About this exercise:
Go through the material below line by line and count those containing "value". Write the count and nothing more.

*** Opening Supplied records ***

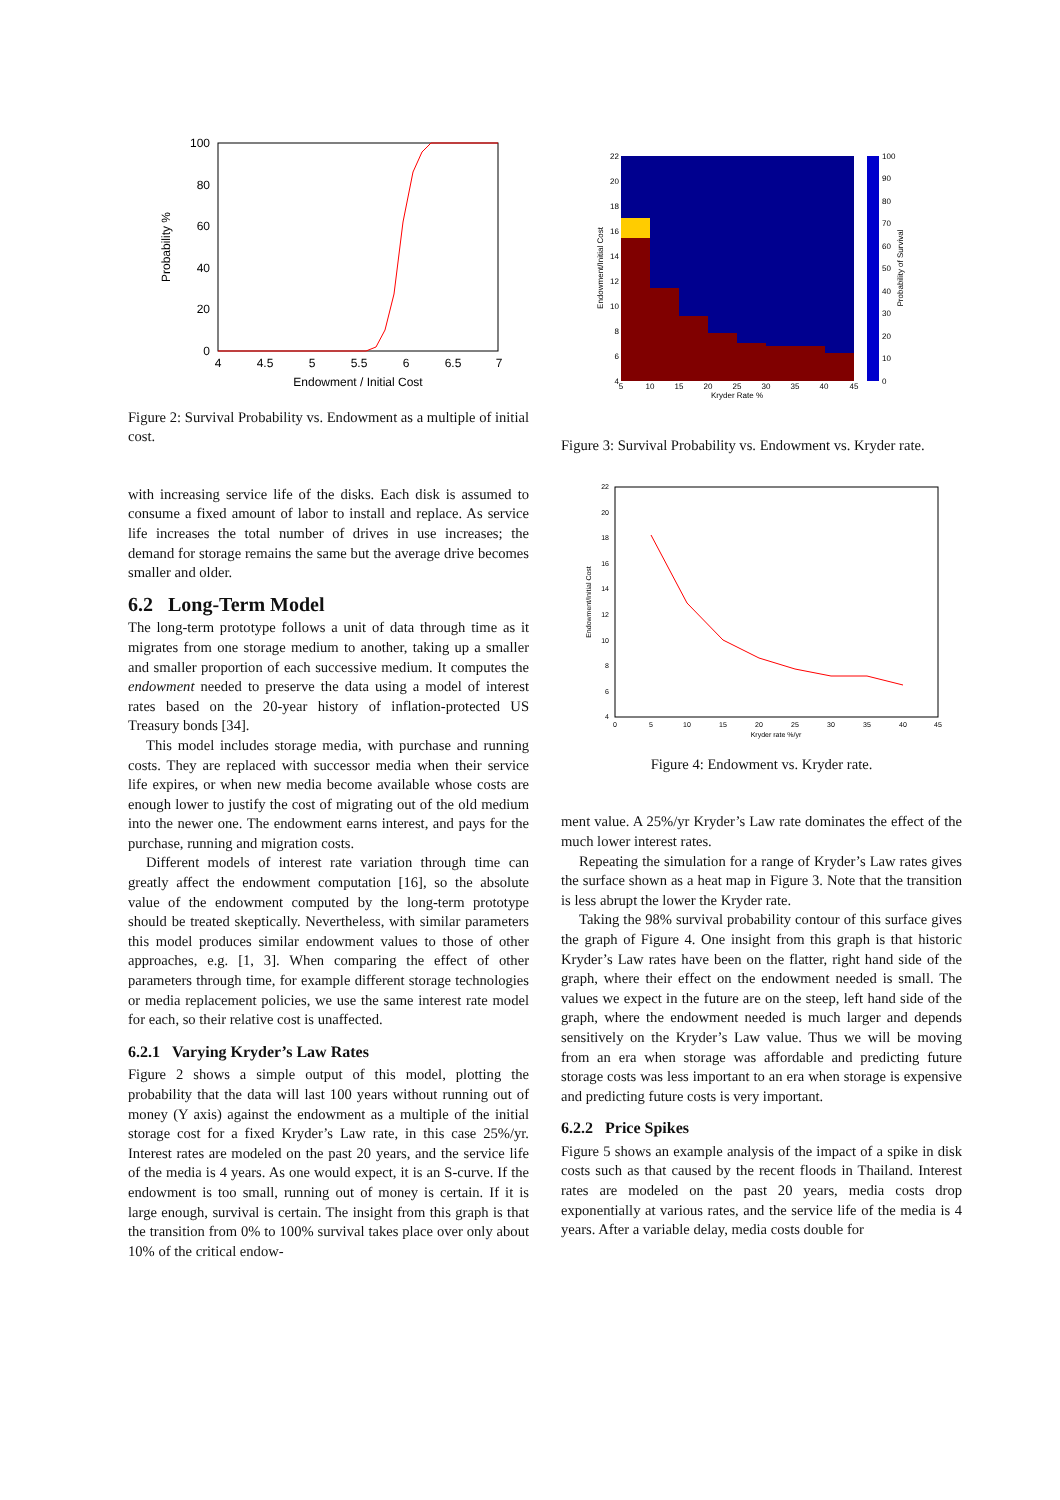100
80
60
40
20
0
4
4.5
5
5.5
6
6.5
7
Endowment / Initial Cost
Probability %
Figure 2: Survival Probability vs. Endowment as a multiple of initial cost.
with increasing service life of the disks. Each disk is assumed to consume a fixed amount of labor to install and replace. As service life increases the total number of drives in use increases; the demand for storage remains the same but the average drive becomes smaller and older.
6.2 Long-Term Model
The long-term prototype follows a unit of data through time as it migrates from one storage medium to another, taking up a smaller and smaller proportion of each successive medium. It computes the endowment needed to preserve the data using a model of interest rates based on the 20-year history of inflation-protected US Treasury bonds [34].
This model includes storage media, with purchase and running costs. They are replaced with successor media when their service life expires, or when new media become available whose costs are enough lower to justify the cost of migrating out of the old medium into the newer one. The endowment earns interest, and pays for the purchase, running and migration costs.
Different models of interest rate variation through time can greatly affect the endowment computation [16], so the absolute value of the endowment computed by the long-term prototype should be treated skeptically. Nevertheless, with similar parameters this model produces similar endowment values to those of other approaches, e.g. [1, 3]. When comparing the effect of other parameters through time, for example different storage technologies or media replacement policies, we use the same interest rate model for each, so their relative cost is unaffected.
6.2.1 Varying Kryder’s Law Rates
Figure 2 shows a simple output of this model, plotting the probability that the data will last 100 years without running out of money (Y axis) against the endowment as a multiple of the initial storage cost for a fixed Kryder’s Law rate, in this case 25%/yr. Interest rates are modeled on the past 20 years, and the service life of the media is 4 years. As one would expect, it is an S-curve. If the endowment is too small, running out of money is certain. If it is large enough, survival is certain. The insight from this graph is that the transition from 0% to 100% survival takes place over only about 10% of the critical endow-
22
20
18
16
14
12
10
8
6
4
5
10
15
20
25
30
35
40
45
Kryder Rate %
100
90
80
70
60
50
40
30
20
10
0
Endowment/Initial Cost
Probability of Survival
Figure 3: Survival Probability vs. Endowment vs. Kryder rate.
22
20
18
16
14
12
10
8
6
4
0
5
10
15
20
25
30
35
40
45
Kryder rate %/yr
Endowment/Initial Cost
Figure 4: Endowment vs. Kryder rate.
ment value. A 25%/yr Kryder’s Law rate dominates the effect of the much lower interest rates.
Repeating the simulation for a range of Kryder’s Law rates gives the surface shown as a heat map in Figure 3. Note that the transition is less abrupt the lower the Kryder rate.
Taking the 98% survival probability contour of this surface gives the graph of Figure 4. One insight from this graph is that historic Kryder’s Law rates have been on the flatter, right hand side of the graph, where their effect on the endowment needed is small. The values we expect in the future are on the steep, left hand side of the graph, where the endowment needed is much larger and depends sensitively on the Kryder’s Law value. Thus we will be moving from an era when storage was affordable and predicting future storage costs was less important to an era when storage is expensive and predicting future costs is very important.
6.2.2 Price Spikes
Figure 5 shows an example analysis of the impact of a spike in disk costs such as that caused by the recent floods in Thailand. Interest rates are modeled on the past 20 years, media costs drop exponentially at various rates, and the service life of the media is 4 years. After a variable delay, media costs double for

*** Closing Supplied records ***

The completed task:
3